TRADICIONALISMO

Invernada Raízes da Tradição completa 11 anos com evento para mostra de pilchas

Grupo Raízes da Tradição completa 11 anos em 2026 Foto: Divulgação

O dia 15 de agosto será especial para o Grupo Raízes da Tradição, pertencente ao Centro Cacimbinhense de Tradições Gaúchas (CCTG) Lila Alves, de Pinheiro Machado. Na data, a partir das 21h, acontece mostra de pilchas 2026 da invernada, em comemoração aos 11 anos do grupo.

Na ocasião, será apresentada a temática “Perdidos num baile de fronteira”. Segundo a instrutora Julia Graziela Azambuja, o tema é inspirado nos bailes campeiros que marcaram a história da região, valorizando a elegância, os costumes e a hospitalidade do povo fronteiriço. “A apresentação destaca a indumentária gaúcha do século 19, um patrimônio cultural que atravessa gerações e preserva a identidade do povo mais gaúcho do Sul do Brasil.”

Os ingressos para o evento estão sendo comercializados com os integrantes do grupo.

ATRAÇÃO ESPECIAL

Como atração musical para a noite de pilchas, o público presente poderá prestigiar a música do grupo De Pouca Prosa e conferir uma degustação de doces típicos. Na copa haverá comercialização de petiscos salgados e bebidas durante todo o evento.

“Mais do que uma apresentação, esta será uma noite para celebrar a cultura, a amizade e o orgulho de sermos gaúchos. Esperamos a todos para escreverem conosco mais um capítulo da história do Raízes da Tradição”, convidou Julia.

SOBRE O GRUPO

No ano de 2015, uma simples reunião entre pais despertou o desejo de criar um grupo de danças que pudesse manter viva a tradição gaúcha, despertando em crianças e jovens o mais profundo sentimento de amor, respeito e pertencimento às nossas raízes. Assim nasceu o Grupo de Danças Raízes da Tradição, do CCTG Lila Alves.

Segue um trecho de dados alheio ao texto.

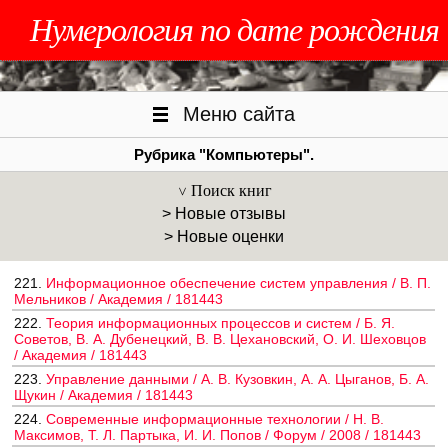
Нумерология по дате рождения
Меню сайта
Рубрика "Компьютеры".
Поиск книг
> Новые отзывы
> Новые оценки
221.
Информационное обеспечение систем управления / В. П.
Мельников / Академия / 181443
222.
Теория информационных процессов и систем / Б. Я.
Советов, В. А. Дубенецкий, В. В. Цехановский, О. И. Шеховцов
/ Академия / 181443
223.
Управление данными / А. В. Кузовкин, А. А. Цыганов, Б. А.
Щукин / Академия / 181443
224.
Современные информационные технологии / Н. В.
Максимов, Т. Л. Партыка, И. И. Попов / Форум / 2008 / 181443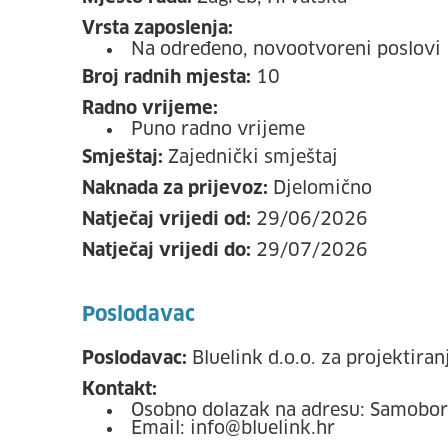
Vrsta zaposlenja:
Na određeno, novootvoreni poslovi
Broj radnih mjesta:
10
Radno vrijeme:
Puno radno vrijeme
Smještaj:
Zajednički smještaj
Naknada za prijevoz:
Djelomično
Natječaj vrijedi od:
29/06/2026
Natječaj vrijedi do:
29/07/2026
Poslodavac
Poslodavac:
Bluelink d.o.o. za projektira
Kontakt:
Osobno dolazak na adresu: Samobor
Email: info@bluelink.hr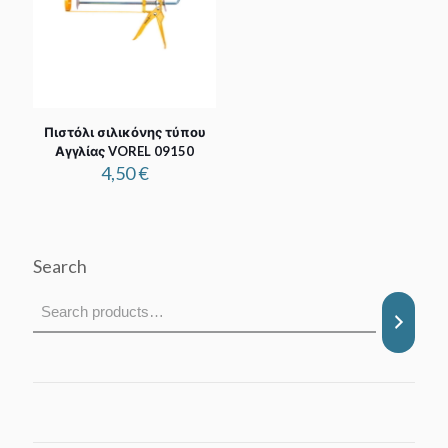
Πιστόλι σιλικόνης τύπου
Αγγλίας VOREL 09150
4,50
€
Search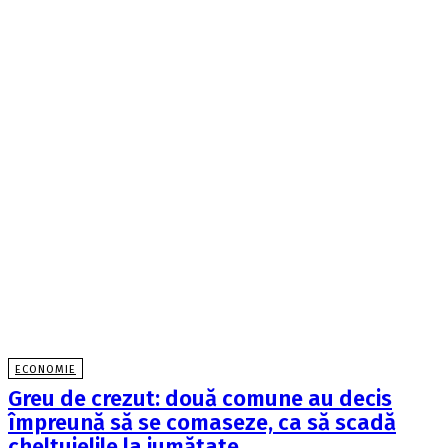
ECONOMIE
Greu de crezut: două comune au decis
împreună să se comaseze, ca să scadă
cheltuielile la jumătate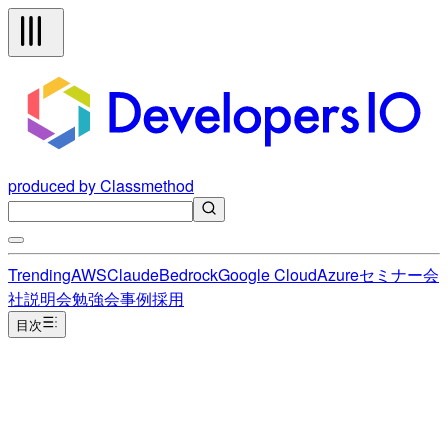
produced by Classmethod
Trending
AWS
Claude
Bedrock
Google Cloud
Azure
セミナー
会
社説明会
勉強会
事例
採用
目次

Ao longo destes 11 anos, foram momentos de luta, alegrias, desafios, aprendizados, solidariedade, erros e acertos. Conforme falou ao TP a instrutora Julia, “cada ensaio, cada viagem, cada apresentação e cada conquista fortaleceram a certeza de que preservar a cultura é muito mais do que dançar, é transmitir identidade, valores e história às novas gerações.”

Ela ainda completa afirmando que representar a fronteira gaúcha é um compromisso imensurável por carregarem no peito a honra de mostrar ao Rio Grande do Sul a riqueza de um povo que mantém viva suas tradições através da música, da dança e da indumentária. “Hoje, chegamos com o mesmo brilho no olhar daquele primeiro encontro de 2015, mas com a experiência de quem construiu uma história marcada pela dedicação e pelo amor ao tradicionalismo. Reafirmamos, mais uma vez, que representar o gaúcho fronteiriço é aquilo que nos identifica e nos orgulha.”